Face it, few people actually need a real chainsaw, most that buy a chainsaw are suburbanites that use it once every couple years to cut up few limbs from storm damage. Anything big they either hire it done or rent a real chainsaw.

I've worked on couple cheapie Poulans friends bought and couldnt keep running brand new out of box. Once I un-EPA'd them and properly tuned carburetor they were ok little saws for light duty use. With super sharp chain one of them I tuned actually did amazing job cutting through rather large log, though it wouldnt last long used that way over time. Not something you use to get the winters fire wood supply. Alas people that buy these things usually just get frustrated cause of de-tuning to meet emissions standards and no commercial shop is going to risk fines adjusting them to be usable. Then they dont take care of them so carburetors and such get gummed up and not worth bother fixing them cause its so cheap to just replace with another.

GM has made some engines that would last very long time (Olds V8) with some maintenence, but few people are willing to do the maintenence and repairs to keep them going. Lot of those old Oldsmobiles got junked cause tranny finally went on them. Instead of putting $500 into a rebuilt tranny and making sure suspension and steering was kept in repair, they bought some modern buzzbox that costs $500 for a tuneup. They always fall for the siren song of the new and shiney and believe old faithful isnt worth the investment in repairs. Ironic now that an older pre-computer car can be totally rebuilt cheaper than minor repairs on newer vehicles.


----------



## Cabin Fever (May 10, 2002)

kentuckysteader said:


> Re Husqvarna: Which are the top two models?
> 
> I was interested in the 455 Rancher but now I suspect that this may be a Poulan in disguise (orange paint on it). It has a little black label on it but the same thing can be said for the two cheaper models sitting right beside it.
> 
> ...


I really don't know which Husky model numbers are made in Sweden (all of my power equipment is red....my saws and brushcutters are all Swedish-made Jonsered.) Your best bet is to go to your local dealer and look at each individual model and see if the word "Sweden" is on the saw. If you want a Stihl, see if the word "Germany" is on the saw.
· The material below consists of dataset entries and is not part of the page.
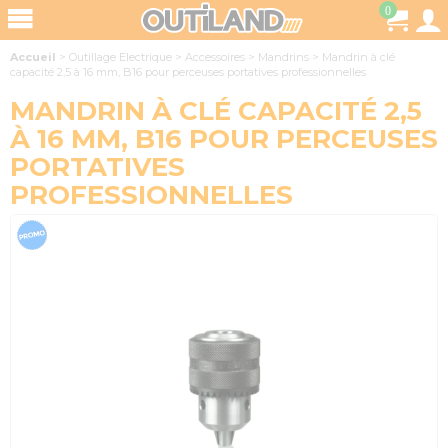
0
Accueil
>
Outillage Electrique
>
Accessoires
>
Mandrins
>
Mandrin à clé
capacité 2,5 à 16 mm, B16 pour perceuses portatives professionnelles
MANDRIN À CLÉ CAPACITÉ 2,5
À 16 MM, B16 POUR PERCEUSES
PORTATIVES
PROFESSIONNELLES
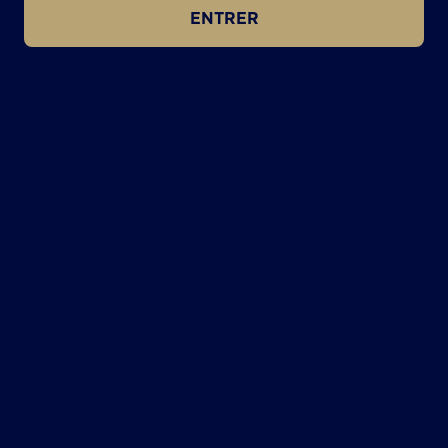
ENTRER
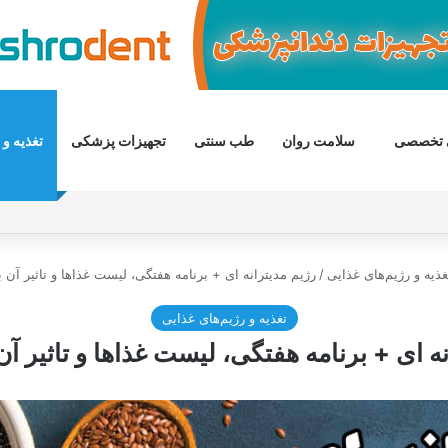
 تخصصی
سلامت روان
طب سنتی
تجهیزات پزشکی
تغذیه و 
غذیه و رژیم‌های غذایی
/
رژیم مدیترانه ای + برنامه هفتگی، لیست غذاها و تاثیر آن 
تغذیه و رژیم‌های غذایی
نه ای + برنامه هفتگی، لیست غذاها و تاثیر آن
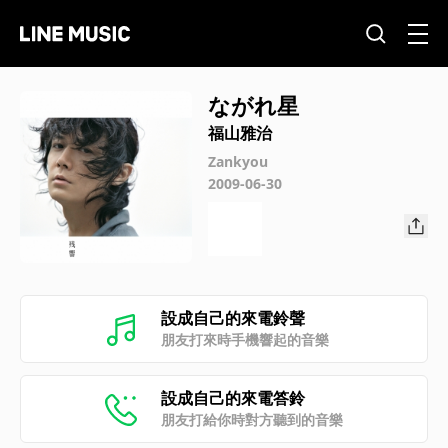
ながれ星
福山雅治
Zankyou
2009-06-30
設成自己的來電鈴聲
朋友打來時手機響起的音樂
設成自己的來電答鈴
朋友打給你時對方聽到的音樂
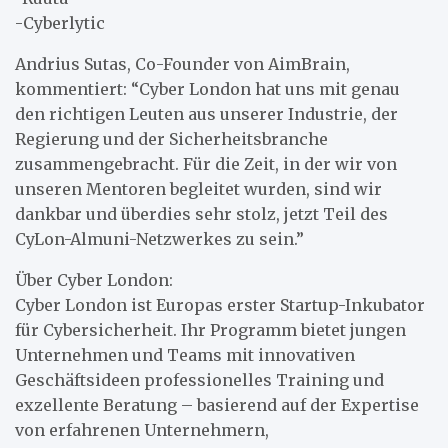
-Cyberlytic
Andrius Sutas, Co-Founder von AimBrain,
kommentiert: “Cyber London hat uns mit genau
den richtigen Leuten aus unserer Industrie, der
Regierung und der Sicherheitsbranche
zusammengebracht. Für die Zeit, in der wir von
unseren Mentoren begleitet wurden, sind wir
dankbar und überdies sehr stolz, jetzt Teil des
CyLon-Almuni-Netzwerkes zu sein.”
Über Cyber London:
Cyber London ist Europas erster Startup-Inkubator
für Cybersicherheit. Ihr Programm bietet jungen
Unternehmen und Teams mit innovativen
Geschäftsideen professionelles Training und
exzellente Beratung – basierend auf der Expertise
von erfahrenen Unternehmern,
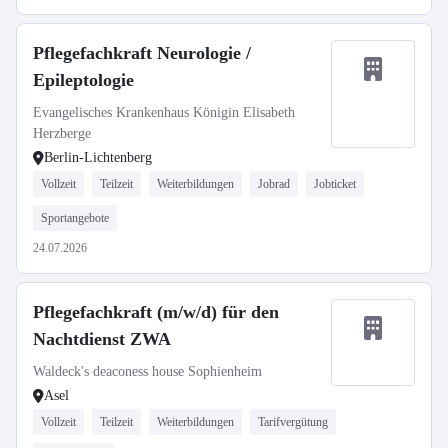
Pflegefachkraft Neurologie /
Epileptologie
Evangelisches Krankenhaus Königin Elisabeth
Herzberge
Berlin-Lichtenberg
Vollzeit
Teilzeit
Weiterbildungen
Jobrad
Jobticket
Sportangebote
24.07.2026
Pflegefachkraft (m/w/d) für den
Nachtdienst ZWA
Waldeck's deaconess house Sophienheim
Asel
Vollzeit
Teilzeit
Weiterbildungen
Tarifvergütung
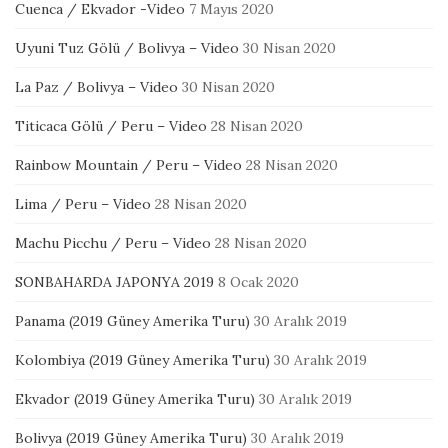
Cuenca / Ekvador -Video
7 Mayıs 2020
Uyuni Tuz Gölü / Bolivya – Video
30 Nisan 2020
La Paz / Bolivya – Video
30 Nisan 2020
Titicaca Gölü / Peru – Video
28 Nisan 2020
Rainbow Mountain / Peru – Video
28 Nisan 2020
Lima / Peru – Video
28 Nisan 2020
Machu Picchu / Peru – Video
28 Nisan 2020
SONBAHARDA JAPONYA 2019
8 Ocak 2020
Panama (2019 Güney Amerika Turu)
30 Aralık 2019
Kolombiya (2019 Güney Amerika Turu)
30 Aralık 2019
Ekvador (2019 Güney Amerika Turu)
30 Aralık 2019
Bolivya (2019 Güney Amerika Turu)
30 Aralık 2019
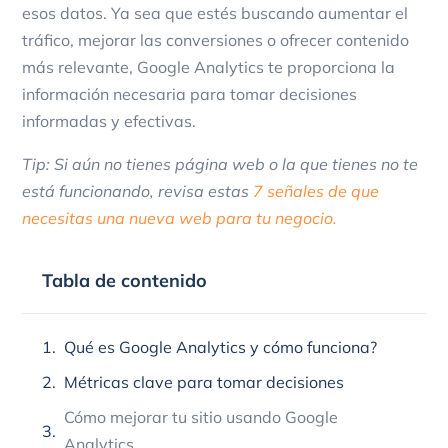
esos datos. Ya sea que estés buscando aumentar el
tráfico, mejorar las conversiones o ofrecer contenido
más relevante, Google Analytics te proporciona la
información necesaria para tomar decisiones
informadas y efectivas.
Tip: Si aún no tienes página web o la que tienes no te
está funcionando, revisa estas
7 señales de que
necesitas una nueva web para tu negocio.
Tabla de contenido
Qué es Google Analytics y cómo funciona?
Métricas clave para tomar decisiones
Cómo mejorar tu sitio usando Google
Analytics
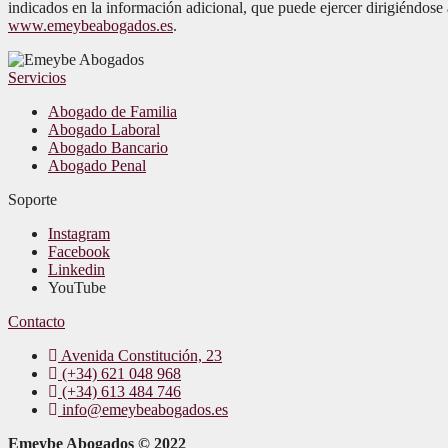
indicados en la información adicional, que puede ejercer dirigiéndose
www.emeybeabogados.es
.
Servicios
Abogado de Familia
Abogado Laboral
Abogado Bancario
Abogado Penal
Soporte
Instagram
Facebook
Linkedin
YouTube
Contacto
Avenida Constitución, 23
(+34) 621 048 968
(+34) 613 484 746
info@emeybeabogados.es
Emeybe Abogados © 2022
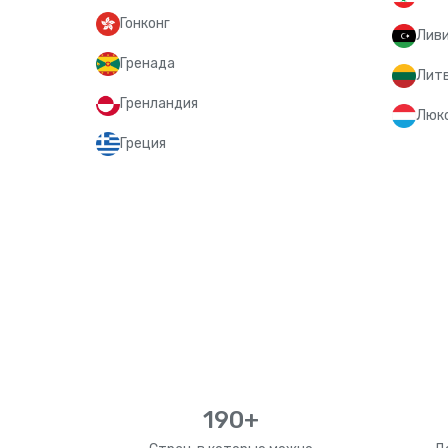
Гонконг
Лив
Гренада
Лит
Гренландия
Люк
Греция
190+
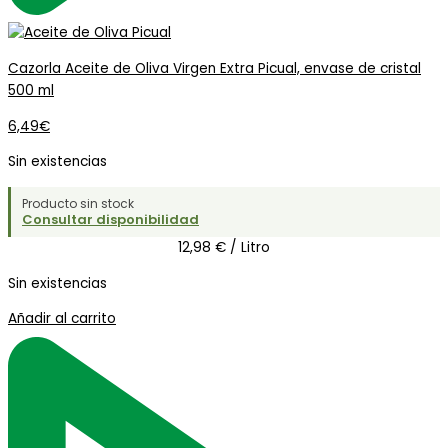
Cazorla Aceite de Oliva Virgen Extra Picual, envase de cristal
500 ml
6,49
€
Sin existencias
Producto sin stock
Consultar disponibilidad
12,98 € / Litro
Sin existencias
Añadir al carrito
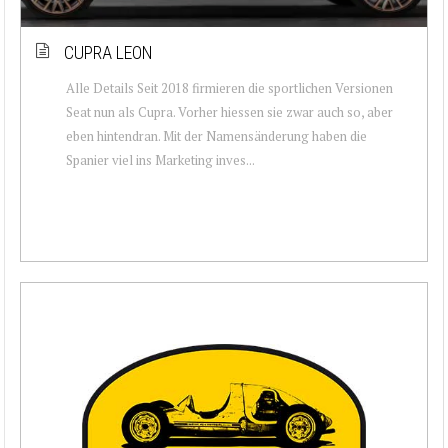
CUPRA LEON
Alle Details Seit 2018 firmieren die sportlichen Versionen
Seat nun als Cupra. Vorher hiessen sie zwar auch so, aber
eben hintendran. Mit der Namensänderung haben die
Spanier viel ins Marketing inves...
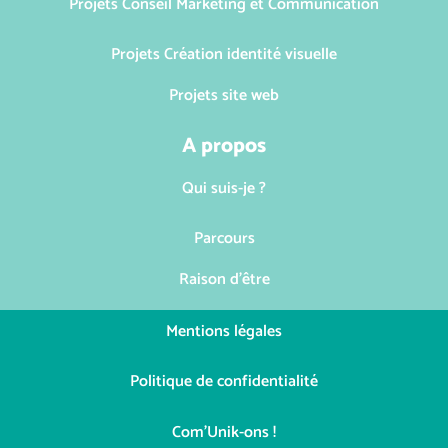
Projets Conseil Marketing et Communication
Projets Création identité visuelle
Projets site web
A propos
Qui suis-je ?
Parcours
Raison d'être
Mentions légales
Politique de confidentialité
Com'Unik-ons !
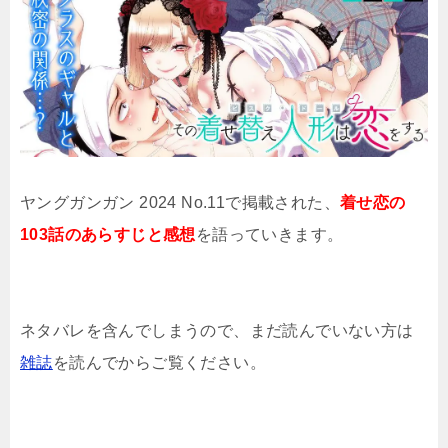
ヤングガンガン 2024 No.11で掲載された、
着せ恋の
103話のあらすじと感想
を語っていきます。
ネタバレを含んでしまうので、まだ読んでいない方は
雑誌
を読んでからご覧ください。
After reading chainsaw threads on this forum for years, I've come to the conclusion that Jonsered is probably not sold below the Mason-Dixon line. In other words, no southeners are familiar with the brand. Jonsered is a very popular saw with loggers in the Great Lake States, as is Stihl. If you don't have a Jonsered dealer near you, my advice would be to investigate another brand....a brand sold and serviced by a dealer in your area.


----------



## 7thswan (Nov 18, 2008)

We have 2 Husqvarnas, a 136 and 257. Bought them about 15 yrs ago. Never had a problem. And when there are a group of cutters here, one can sure tell the diffrence in them. We like um.


----------



## Micheal (Jan 28, 2009)

I own and use an "old" Husqvarna Rancher. 
So old that if'n it breaks or I need a part for it the local dealer often mis-orders the part using the parts list of the "new(er) style Rancher.... 
Guess you could compare it to back when I owned a 1973 Ford Explorer. What I owned was a truck; not an SUV......
Anyway I know the current model of the "Rancher" is no-where near the saw my old "Rancher" is.


----------



## m39fan (Apr 11, 2005)

The rescue saw we recently purchased for the fire dept is marked as "Made in Sweden". That being said, I still have less problems out of my personally owned Stihl equipment (all marked "Made in Germany" or "Made in West Germany"). Your mileage may vary of course.


----------